▸ **To do**
Write out the following rows exactly, covering everything from the line containing "Kostenlose Angebote erhalten" down to the line containing "sinh thái sôi động.", with both of those lines included.

[Source data]
####
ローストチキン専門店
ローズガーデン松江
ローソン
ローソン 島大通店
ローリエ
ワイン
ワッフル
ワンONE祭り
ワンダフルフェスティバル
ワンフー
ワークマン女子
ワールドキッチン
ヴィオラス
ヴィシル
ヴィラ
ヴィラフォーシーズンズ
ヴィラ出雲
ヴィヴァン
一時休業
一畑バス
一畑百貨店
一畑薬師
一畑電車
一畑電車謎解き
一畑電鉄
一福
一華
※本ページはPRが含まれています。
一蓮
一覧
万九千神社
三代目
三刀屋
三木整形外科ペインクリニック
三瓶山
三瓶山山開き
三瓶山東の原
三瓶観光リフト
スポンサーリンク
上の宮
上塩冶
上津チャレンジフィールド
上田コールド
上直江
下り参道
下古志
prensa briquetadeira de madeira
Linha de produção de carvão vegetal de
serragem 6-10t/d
####
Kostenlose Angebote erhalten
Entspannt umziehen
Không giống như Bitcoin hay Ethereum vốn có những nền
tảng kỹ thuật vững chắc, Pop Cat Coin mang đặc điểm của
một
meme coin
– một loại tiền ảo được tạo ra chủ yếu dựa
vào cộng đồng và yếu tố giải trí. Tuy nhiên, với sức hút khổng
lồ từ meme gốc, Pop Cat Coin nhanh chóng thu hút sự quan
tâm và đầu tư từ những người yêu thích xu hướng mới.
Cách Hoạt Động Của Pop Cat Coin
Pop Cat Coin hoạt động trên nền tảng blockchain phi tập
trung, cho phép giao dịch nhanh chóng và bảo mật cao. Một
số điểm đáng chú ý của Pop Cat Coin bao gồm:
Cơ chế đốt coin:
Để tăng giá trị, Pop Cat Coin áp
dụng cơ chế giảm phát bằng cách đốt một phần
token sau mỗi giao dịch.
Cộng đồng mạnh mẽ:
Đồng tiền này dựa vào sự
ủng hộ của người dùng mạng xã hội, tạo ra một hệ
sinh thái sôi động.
####
▸ **Result of this task**
Kostenlose Angebote erhalten
Entspannt umziehen
Không giống như Bitcoin hay Ethereum vốn có những nền
tảng kỹ thuật vững chắc, Pop Cat Coin mang đặc điểm của
một
meme coin
– một loại tiền ảo được tạo ra chủ yếu dựa
vào cộng đồng và yếu tố giải trí. Tuy nhiên, với sức hút khổng
lồ từ meme gốc, Pop Cat Coin nhanh chóng thu hút sự quan
tâm và đầu tư từ những người yêu thích xu hướng mới.
Cách Hoạt Động Của Pop Cat Coin
Pop Cat Coin hoạt động trên nền tảng blockchain phi tập
trung, cho phép giao dịch nhanh chóng và bảo mật cao. Một
số điểm đáng chú ý của Pop Cat Coin bao gồm:
Cơ chế đốt coin:
Để tăng giá trị, Pop Cat Coin áp
dụng cơ chế giảm phát bằng cách đốt một phần
token sau mỗi giao dịch.
Cộng đồng mạnh mẽ:
Đồng tiền này dựa vào sự
ủng hộ của người dùng mạng xã hội, tạo ra một hệ
sinh thái sôi động.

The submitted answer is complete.